CBIT has demonstrated efficacy for youth aged 9–17 years with CTD or TS (Piacentini et al., 2010). In a large randomized trial, CBIT led to significantly greater reductions in tic severity than supportive psychotherapy (mean reduction in Yale Global Tic Severity Scale of 7.6 points in CBIT, effect size = 0.68). Within the CBIT group, 52.5% of youth were classified as treatment responders, and treatment gains were durable for 87% of responders through 6-month follow-up (Piacentini et al., 2010). Meta-analysis of randomized trials testing HRT-based behavioral interventions for tics demonstrated a medium effect size relative to comparison conditions (SMD = 0.67; McGuire et al., 2014). Effect sizes in these trials were comparable to pharmacological interventions. Further, behavioral treatment has fewer associated adverse effects than pharmacotherapy. In the Piacentini et al. (2010) study, no treatment-related significant adverse events occurred in the CBIT group.

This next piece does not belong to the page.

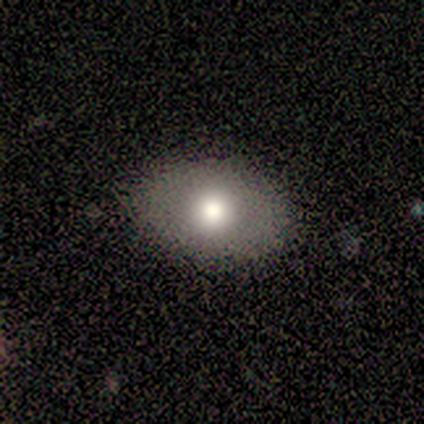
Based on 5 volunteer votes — Smooth or featured: smooth — 80% (star or artifact — 20%)
How rounded: round — 50% (tied with in between — 50%)
Merging: none — 75% (minor disturbance — 25%)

Although CBIT is efficacious, there are some significant barriers to those seeking treatment. Woods, Conelea, and Himle (2010) surveyed 487 parents of children with tics and found that only 6% had actually received behavioral therapy. In describing reasons for not engaging in behavior therapy, 42% reported difficulty finding knowledgeable treatment providers, 41% identified a financial burden, 33% had no tic specialist in their area, and 26% found the time commitment a barrier to treatment.

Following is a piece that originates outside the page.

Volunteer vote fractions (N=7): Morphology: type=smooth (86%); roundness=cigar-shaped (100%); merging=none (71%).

Various dissemination studies have explored strategies to counter the inaccessibility and expense associated with CBIT. CBIT delivered via video conference or voice over Internet with a therapist has been shown to yield similar results to in-person CBIT (Himle et al., 2012; Ricketts et al., 2015). Although this method has the potential to increase access for families who cannot find local tic specialists, telehealth still requires a live therapist, does not address barriers related to time commitment and expense, and involves potentially challenging legal and ethical considerations (e.g., licensure when delivering therapy across state lines, need for HIPAA compliant transmission; American Psychological Association, 2015, “Practicing Distance Therapy, Legally and Ethically”). Another dissemination project examined delivery of abbreviated CBIT by non-mental health providers (pediatricians and neurologists; Ricketts et al., 2015). Although treatment was associated with a significant decrease in tic severity, the study was small (n = 9) and still relied on in-person treatment with a professional.

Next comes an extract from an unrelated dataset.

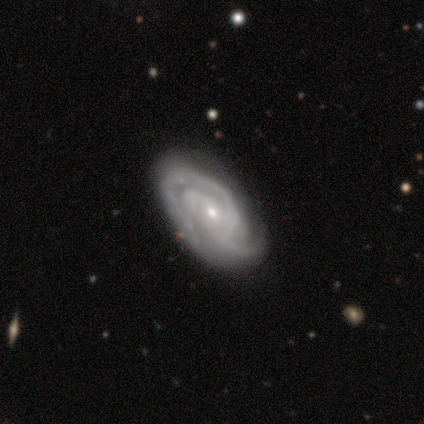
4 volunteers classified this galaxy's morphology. Volunteers were most divided on "bar": weak: 50%, strong: 25%, no: 25%. More confident: smooth or featured — featured or disk (100%); edge-on disk — no (100%); spiral arms — yes (100%); bulge size — small (100%); merging — none (100%); spiral winding — tight (75%); spiral arm count — 2 (50%).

TicHelper developers created the program in an effort to disseminate CBIT in a format that eliminates the need for a live provider while also being easily accessible, low-cost, and flexible. There are currently no other commercialized products involving computerized CBIT. The only roughly comparable resources are CBIT-based therapist manuals, informational videos, informative websites, and self-help books. None of these resources disseminate CBIT in an interactive, self-administered format. Similar programs include variations of HRT for other conditions and have demonstrated efficacy for web-delivered treatment of hair-pulling (stoppulling.com; Mouton-Odum, Keuthen, Wagener, & Stanley, 2006) and skin picking (stoppicking.com; Mouton-Odum et al., 2006).

Appropriateness of Content

TicHelper is consistent with CBIT principles and content. The website “brings to life” the therapist-guided manual and accompanying parent workbook via videos and interactive components (Woods, 2008; Woods et al., 2008). The actress in the videos fills in the therapist role nicely for the psychoeducational elements of the treatment. Modules closely parallel core CBIT procedures and are programmed to occur in sequence by “unlocking” after prior module completions or reaching certain criteria. For example, competing response training cannot be accessed until the child identifies tic occurrences with 80% accuracy during awareness training (the same criterion in the therapist manual). Similarly, youth must complete the homework form upon login to unlock other modules.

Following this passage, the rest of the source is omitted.